◆ DATA SUPPLIED ◆
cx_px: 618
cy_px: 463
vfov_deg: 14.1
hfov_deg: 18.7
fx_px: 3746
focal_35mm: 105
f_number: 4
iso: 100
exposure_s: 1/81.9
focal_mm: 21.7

* * *

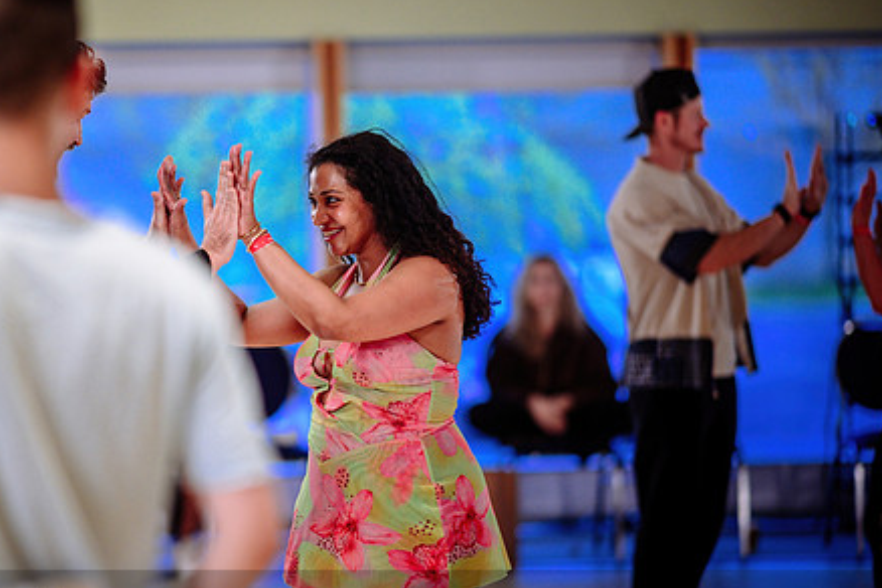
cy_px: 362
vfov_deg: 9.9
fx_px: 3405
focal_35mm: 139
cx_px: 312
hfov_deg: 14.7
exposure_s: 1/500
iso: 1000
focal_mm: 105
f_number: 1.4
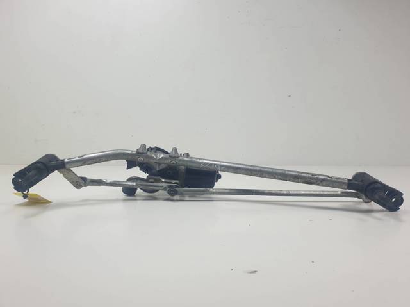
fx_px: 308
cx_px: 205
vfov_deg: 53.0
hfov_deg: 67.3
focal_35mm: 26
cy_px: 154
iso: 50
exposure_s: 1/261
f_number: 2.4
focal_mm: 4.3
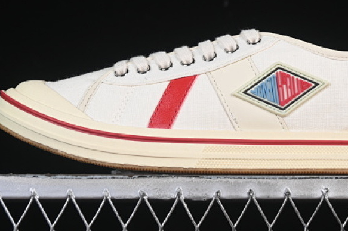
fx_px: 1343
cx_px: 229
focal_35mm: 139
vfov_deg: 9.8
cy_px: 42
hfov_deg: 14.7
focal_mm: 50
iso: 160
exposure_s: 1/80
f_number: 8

◆ WHAT YOU WILL DO ◆
The lines above, starting at the one with "hfov_deg: 18.7" and ending at the one with "focal_mm: 21.7", are the only ones to return, exactly as written.

◆ RESPONSE FOR THIS EXERCISE ◆
hfov_deg: 18.7
fx_px: 3746
focal_35mm: 105
f_number: 4
iso: 100
exposure_s: 1/81.9
focal_mm: 21.7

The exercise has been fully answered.